### EXERCISE BRIEF
List every personal name that appears inside quotation marks in the passage on naming adopted children below.

### EXERCISE TEXT
If the child has been adopted internationally, the family may opt to choose a name that is common or acceptable in the birth country of the child. Some families who have adopted Korean-born children have chosen to use a Korean middle name; for example, Register named her daughter "Grace" and "Keun Young" for her first and middle names. According to Register, some countries require adoptive parents to name their child with at least one name common to the country of origin. (This requirement is, however, not enforceable once the child has relocated to the United States.)

Naming an Older Child

When the child who is adopted is not an infant, the child almost invariably has been given a name by others. As a rule, if the adopting parents can retain the child's original first and middle names, it would probably be best for the child. Almost inevitably, the child's last name will be changed. To change a child's first and middle names, along with changing the child's environment, could theoretically affect the child's identity as well.

Although she was not adopted, actress Patty Duke has discussed and written about the dissonance and the dismay she felt when her original name "Anna" was replaced by "Patty" and how this name change affected her identity and feeling of selfhood. It seems likely that an adopted child whose name is changed against her wishes or desires would also feel negative or confused about her identity.

There are exceptions; for example, if the child detests his first name or normally goes by his middle name, then he may desire a legal name change. Sometimes the adoptive family will retain the child's first birth name and opt to give the child a family middle name, in an effort to retain the child's original identity and also bond the child with the new family.

One adoptive family finalized the adoption of their 10-year-old child over the summer vacation. She was very eager to have her last name changed to match the name of her parents because she wanted to go to school with the same last name as theirs.

Cheri Register, "Are Those Kids Yours?": American Families with Children Adopted From Other Countries (New York: Free Press, 1990).

### GIVEN MATERIAL
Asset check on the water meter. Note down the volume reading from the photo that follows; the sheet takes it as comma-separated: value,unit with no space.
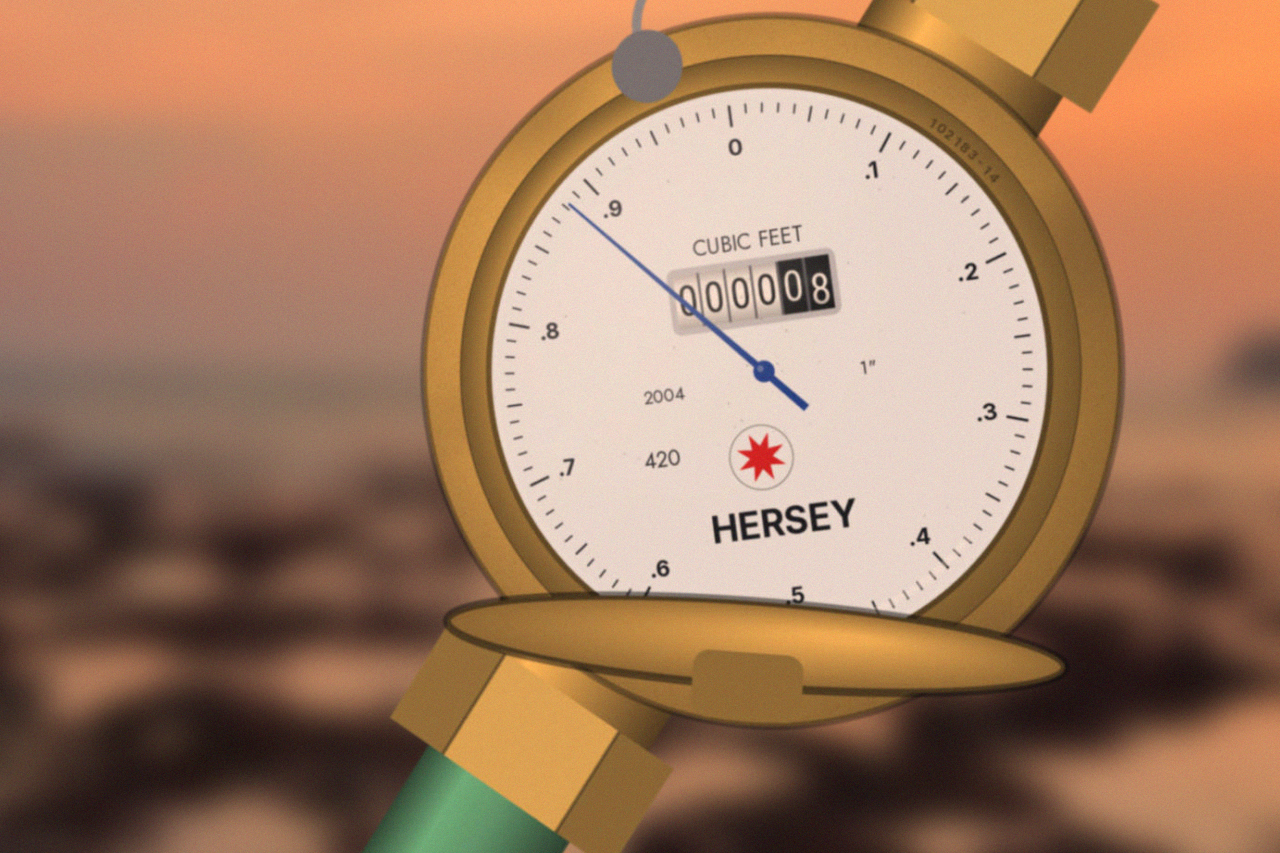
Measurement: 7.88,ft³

### TASK RESULT
"Grace", "Keun Young", "Anna", "Patty"